**HOW TO COMPLETE THIS TASK**
Below is a listing. Return the lines from the one that contains "Figure 1. Topographic" to the one that contains "Figure 2 | A", both ends included, verbatim and with no pictures.

**DATA FOR THIS TASK**
+--
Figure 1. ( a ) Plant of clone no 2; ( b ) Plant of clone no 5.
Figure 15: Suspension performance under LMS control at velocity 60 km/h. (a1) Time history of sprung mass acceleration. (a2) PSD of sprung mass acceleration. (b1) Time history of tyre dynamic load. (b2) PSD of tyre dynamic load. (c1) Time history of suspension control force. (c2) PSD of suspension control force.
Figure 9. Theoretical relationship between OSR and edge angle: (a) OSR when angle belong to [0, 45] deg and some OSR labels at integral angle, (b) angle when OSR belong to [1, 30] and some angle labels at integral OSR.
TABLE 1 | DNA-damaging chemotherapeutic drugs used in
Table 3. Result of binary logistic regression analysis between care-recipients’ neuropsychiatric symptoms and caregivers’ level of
+--
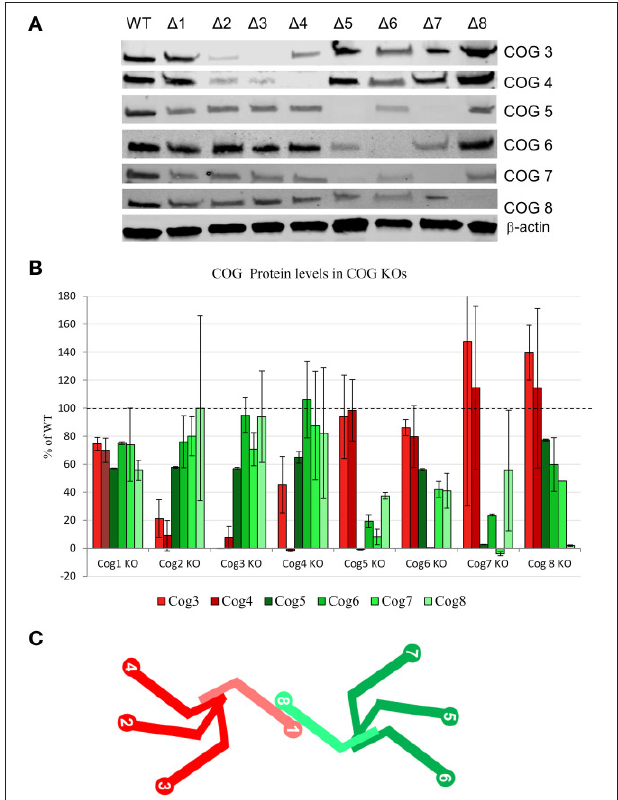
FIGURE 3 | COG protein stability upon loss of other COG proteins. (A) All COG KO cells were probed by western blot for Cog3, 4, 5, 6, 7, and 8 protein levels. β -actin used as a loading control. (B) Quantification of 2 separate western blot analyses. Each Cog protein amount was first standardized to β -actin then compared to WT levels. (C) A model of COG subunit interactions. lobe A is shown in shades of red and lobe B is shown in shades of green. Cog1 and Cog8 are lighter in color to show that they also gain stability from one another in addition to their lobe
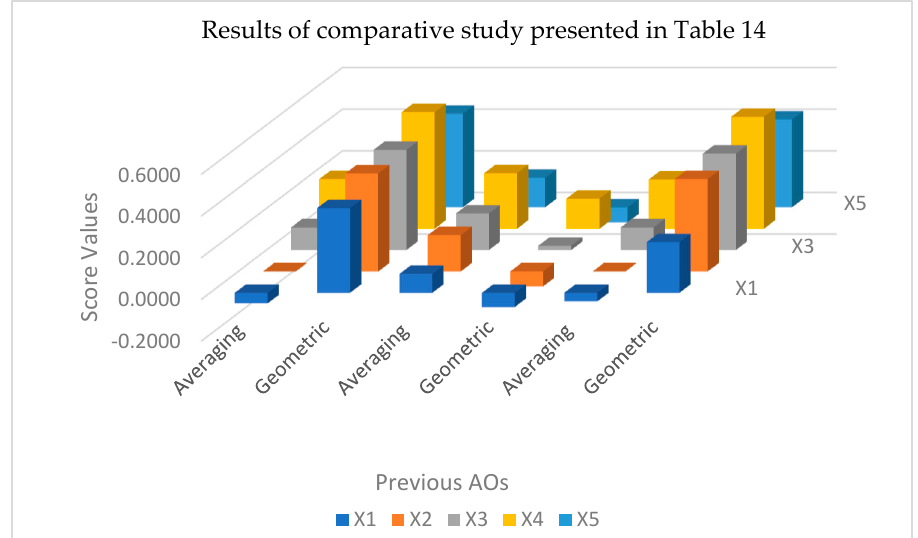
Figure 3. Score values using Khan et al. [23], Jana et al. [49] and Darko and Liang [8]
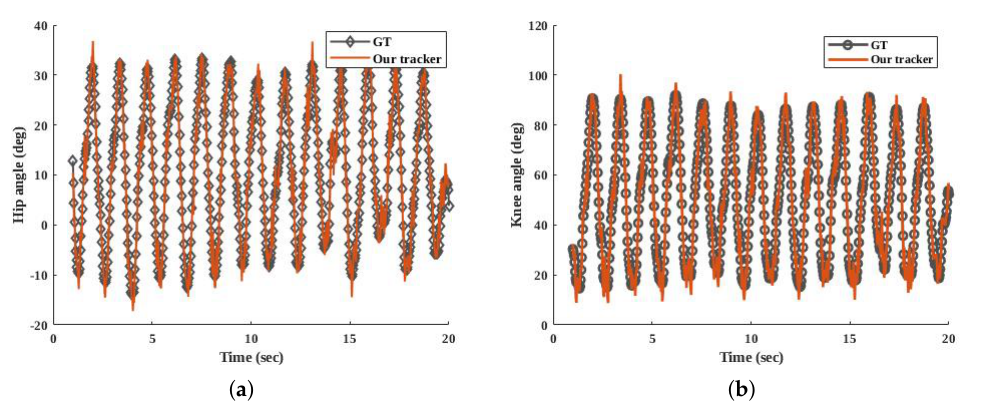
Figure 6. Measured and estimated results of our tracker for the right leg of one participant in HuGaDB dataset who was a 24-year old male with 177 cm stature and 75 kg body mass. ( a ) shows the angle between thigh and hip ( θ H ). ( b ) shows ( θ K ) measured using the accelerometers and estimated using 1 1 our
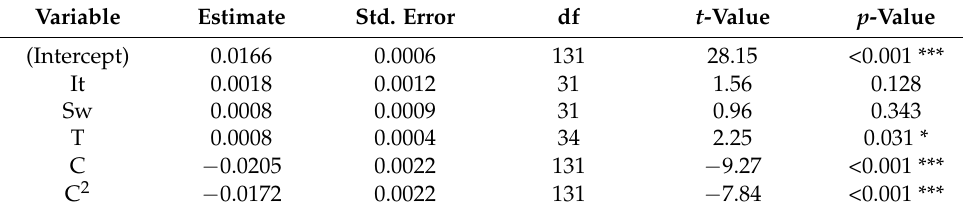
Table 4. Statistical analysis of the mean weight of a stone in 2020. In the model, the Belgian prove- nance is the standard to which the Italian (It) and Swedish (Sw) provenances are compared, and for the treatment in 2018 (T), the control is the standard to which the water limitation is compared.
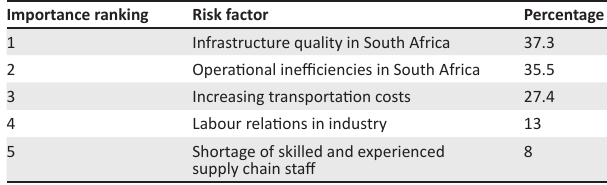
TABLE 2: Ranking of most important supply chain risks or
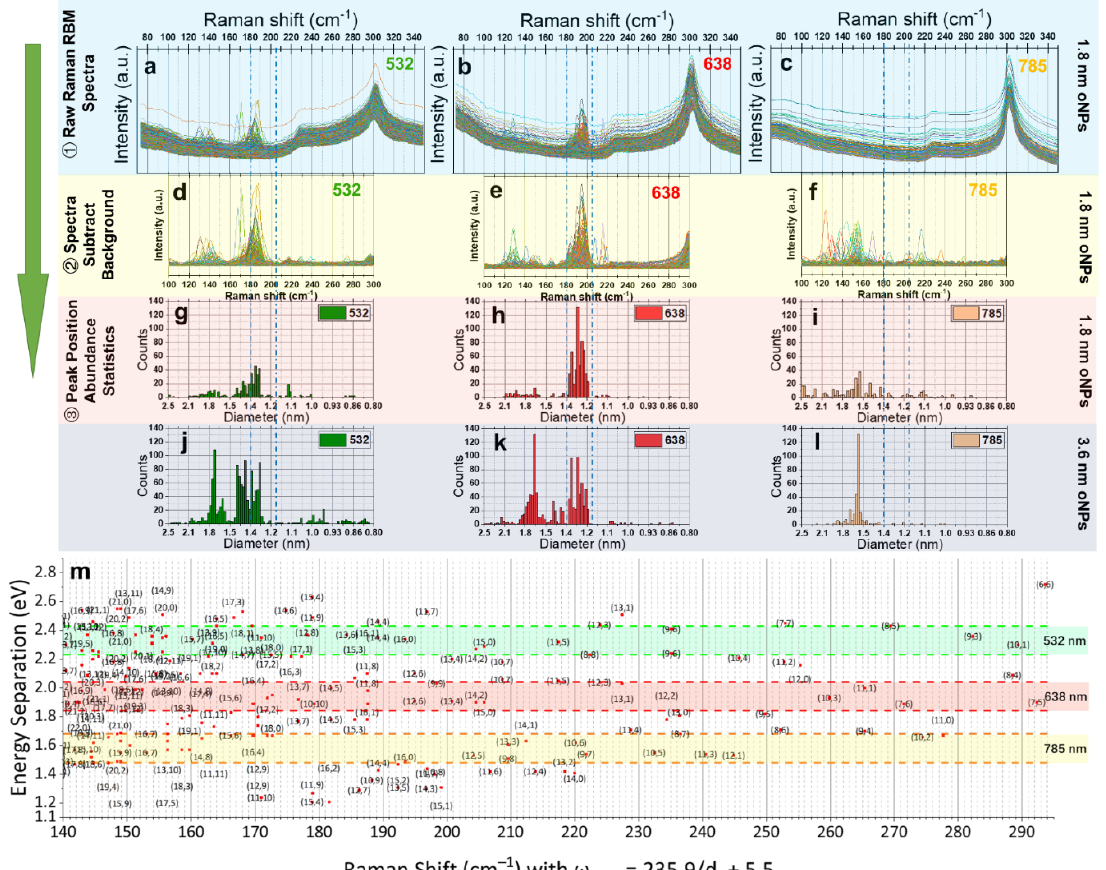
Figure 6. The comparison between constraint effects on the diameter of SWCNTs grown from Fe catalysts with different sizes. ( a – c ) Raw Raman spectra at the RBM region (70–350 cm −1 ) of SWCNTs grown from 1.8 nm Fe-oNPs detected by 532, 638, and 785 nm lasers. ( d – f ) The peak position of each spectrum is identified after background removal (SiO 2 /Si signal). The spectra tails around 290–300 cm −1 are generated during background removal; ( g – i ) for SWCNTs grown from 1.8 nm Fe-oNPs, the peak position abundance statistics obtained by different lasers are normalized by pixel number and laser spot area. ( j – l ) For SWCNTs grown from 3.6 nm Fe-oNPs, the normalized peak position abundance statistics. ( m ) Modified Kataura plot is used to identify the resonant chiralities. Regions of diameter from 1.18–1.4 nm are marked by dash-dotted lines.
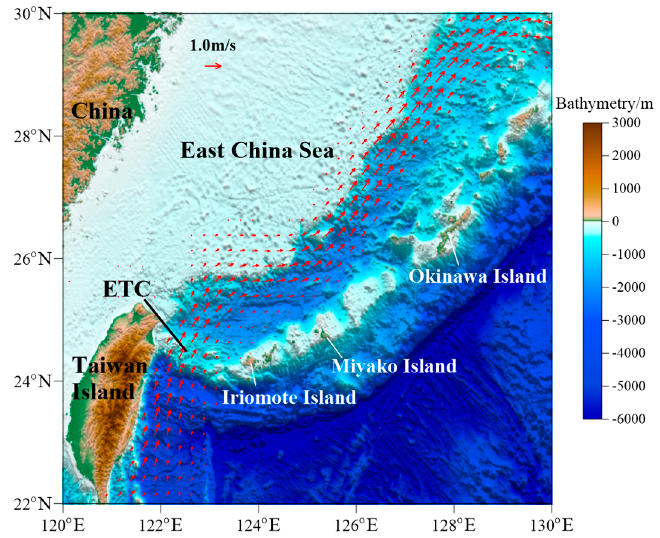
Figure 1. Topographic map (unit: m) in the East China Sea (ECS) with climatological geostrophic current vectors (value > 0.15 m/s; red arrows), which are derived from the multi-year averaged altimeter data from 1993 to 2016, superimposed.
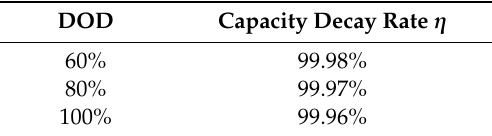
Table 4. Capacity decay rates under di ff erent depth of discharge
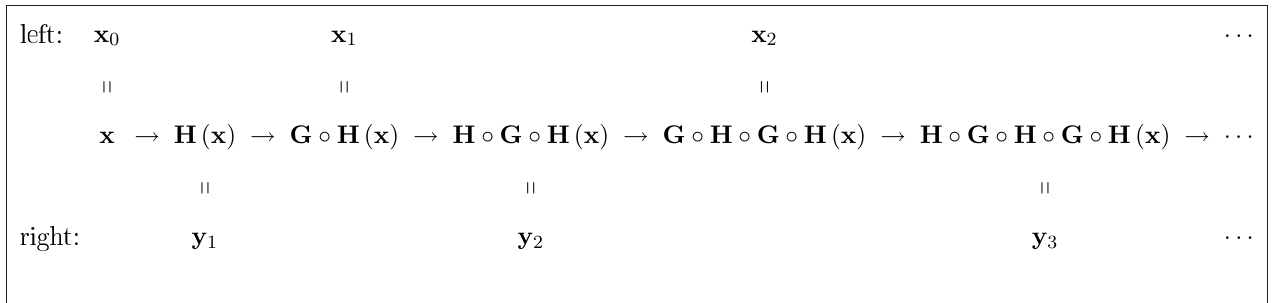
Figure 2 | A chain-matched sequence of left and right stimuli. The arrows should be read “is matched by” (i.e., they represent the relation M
+--
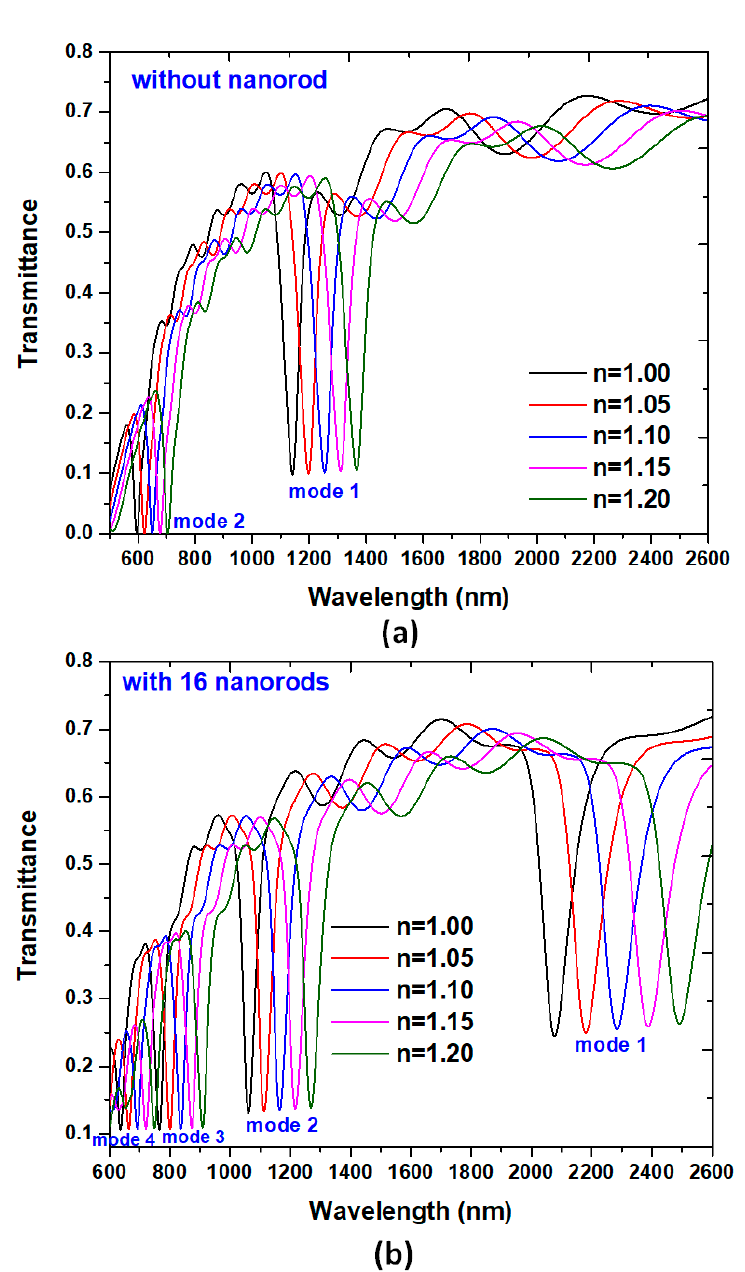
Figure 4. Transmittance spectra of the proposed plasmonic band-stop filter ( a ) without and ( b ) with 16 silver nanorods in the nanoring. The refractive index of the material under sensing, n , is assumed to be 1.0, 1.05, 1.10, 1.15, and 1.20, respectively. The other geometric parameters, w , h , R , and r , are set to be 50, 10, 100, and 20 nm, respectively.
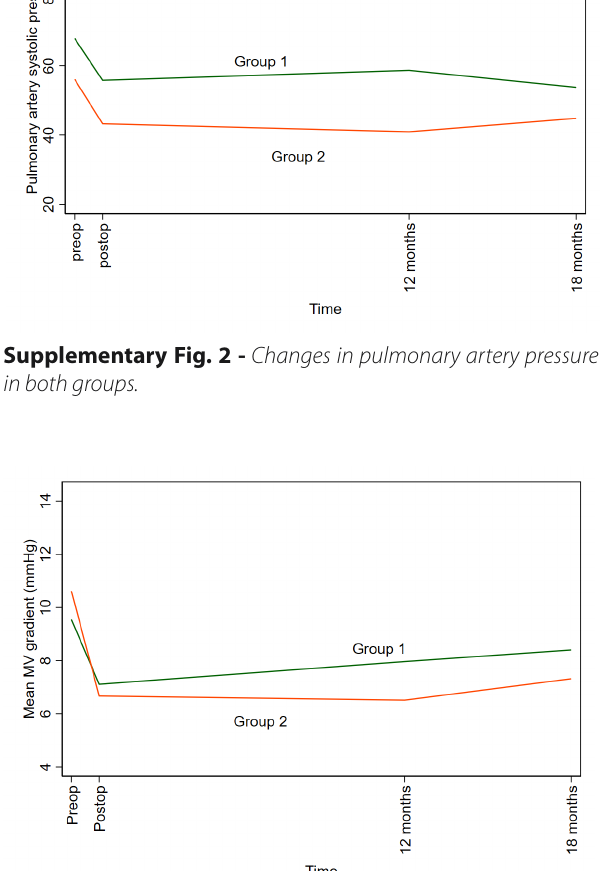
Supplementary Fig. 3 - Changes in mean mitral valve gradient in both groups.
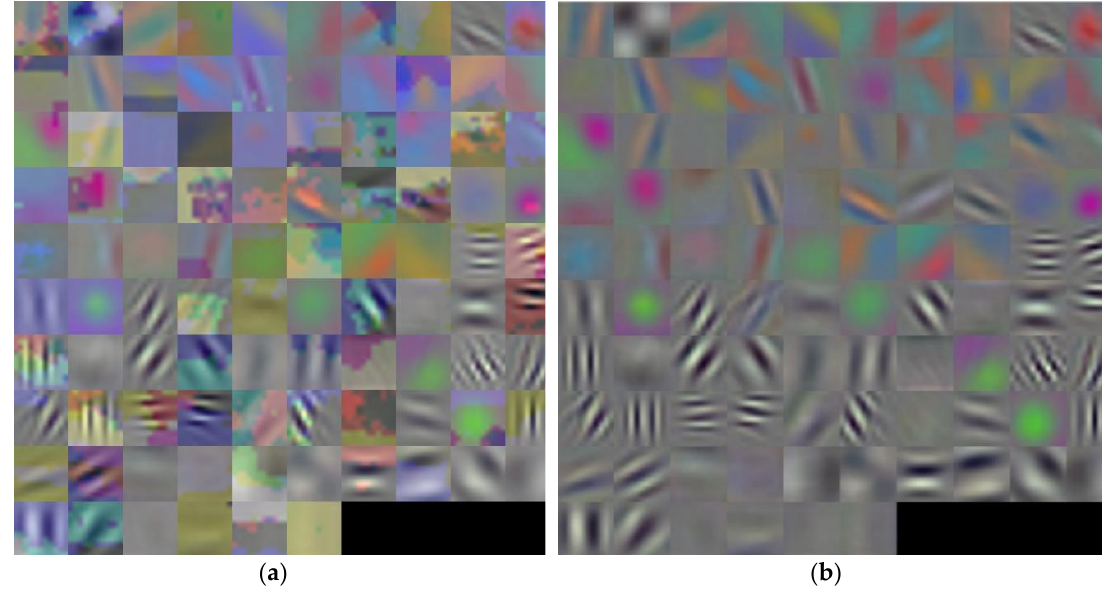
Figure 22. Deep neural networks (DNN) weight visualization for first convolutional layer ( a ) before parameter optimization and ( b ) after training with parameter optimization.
+--
**SOLUTION FOR THIS EXERCISE**
Figure 1. Topographic map (unit: m) in the East China Sea (ECS) with climatological geostrophic current vectors (value > 0.15 m/s; red arrows), which are derived from the multi-year averaged altimeter data from 1993 to 2016, superimposed.
Table 4. Capacity decay rates under di ff erent depth of discharge
Figure 2 | A chain-matched sequence of left and right stimuli. The arrows should be read “is matched by” (i.e., they represent the relation M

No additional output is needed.